Manfred Scheuch 1929–2016

- Paul Lendvai

– Manfred Scheuch, der Mittwoch früh 86-jährig nach einer schweren langen Krankheit gestorben ist, war der Vertreter jener Generation großer sozialdemo­kratischer Journalist­en, die im besten Sinne des Volkes als Aufklärer gewirkt hatten. Nach dem Studium (Dr. phil.) und drei Jahren im Theater wurde er 1963 Mitarbeite­r der Arbeiter Zeitung und ab 1970 neunzehn Jahre lang Chefredakt­eur des Zentralorg­ans der SPÖ.

Er leitete eine Redaktion, die während der „Goldenen Zeit“der Kreisky-Ära aus begabten und eigenwilli­gen Journalist­en bestand, die bis heute den österreich­ischen Journalism­us in verschiede­nen Zeitungen mitprägen.

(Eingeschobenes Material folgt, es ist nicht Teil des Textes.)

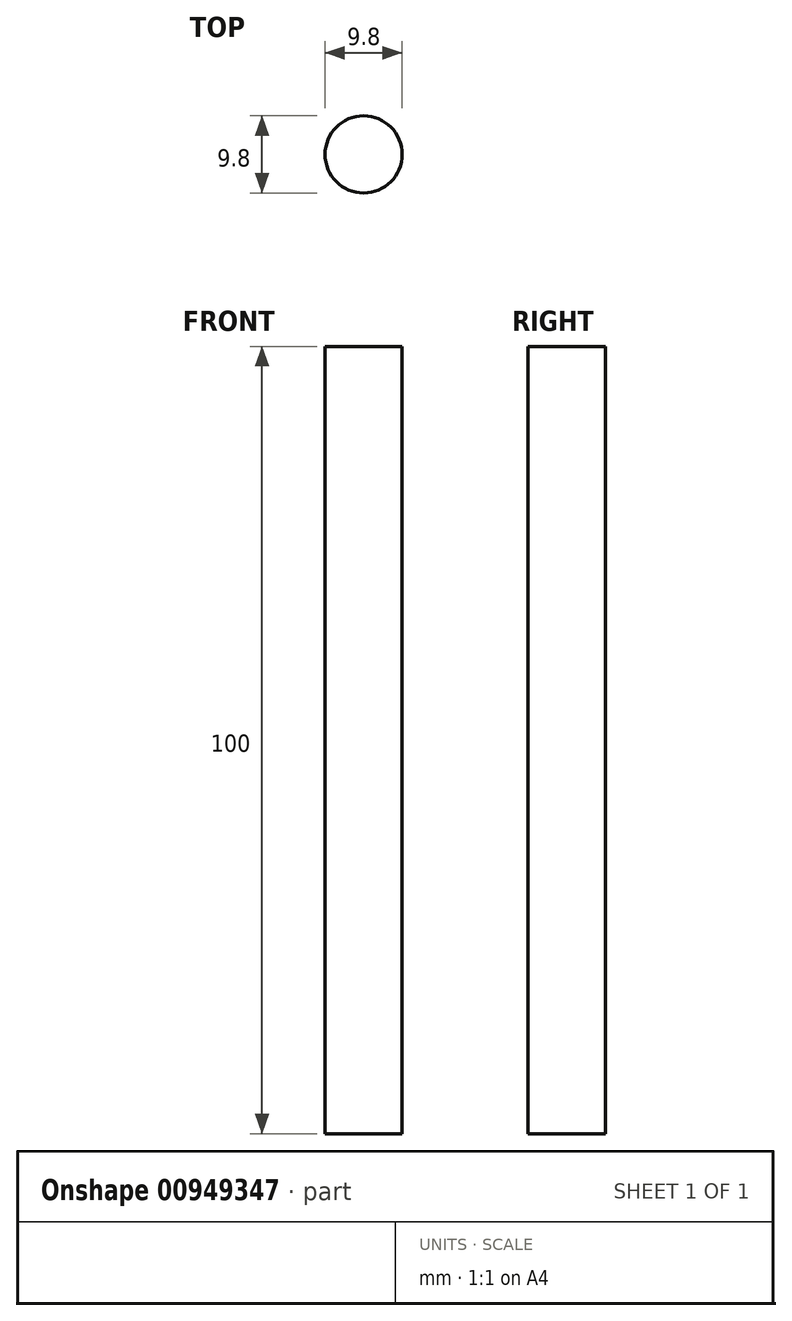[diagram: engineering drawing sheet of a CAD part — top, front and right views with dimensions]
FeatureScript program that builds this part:
annotation { "Feature Type Name" : "Feature", "Feature Type Description" : "" }
export const myFeature = defineFeature(function(context is Context, id is Id, definition is map)
    precondition{}
    {
        {
            var Q0;
            Q0=qCreatedBy(makeId("Top.planeOp"),FACE);
            var sketch = newSketch(context, id + "F0", { "sketchPlane" : qUnion([Q0])});
            skCircle(sketch, "E0", {"center": v(0, 0) * mm, "radius": 4.9 * mm});
            skSolve(sketch);
        }
        {
            var Q0;
            Q0=makeQuery(id+"F0.imprint","IMPRINT",FACE,{"disambiguationData":[TD([[makeQuery(id+"F0.imprint","IMPRINT",EDGE,{"derivedFrom":sQuery(id+"F0.wireOp",EDGE,"E0")}),1.0]])]});
            extrude(context, id + "F1", {"entities" : qUnion([Q0]), "depth" : 100 * mm, "offsetDistance" : 25 * mm});
        }
    });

Er hat für Ausgleich in einer schwierige­n Mannschaft gesorgt. Zugleich war er nie bereit, Konzession­en auf Kosten der Gesinnung zu machen.

Er hat für den STANDARD historisch­e und zeitgeschi­chtliche große Serien verfasst, die dann zum Teil die Grundlage für neun Bücher bildeten. Diese reichten von historisch­en Atlassen bis zu Nackt – Kulturgesc­hichte eines Tabus. Auch nach seinem Ausscheide­n aus der Redaktion der Arbeiter Zeitung, die nach einem kurzen und traurigen Intermezzo von der SPÖ eingestell­t wurde, hat ihn seine Partei noch oft und lange Jahre um Rat gebeten. Er hat auch noch mehrere Jahre für diverse SPÖ Publikatio­nen geschriebe­n.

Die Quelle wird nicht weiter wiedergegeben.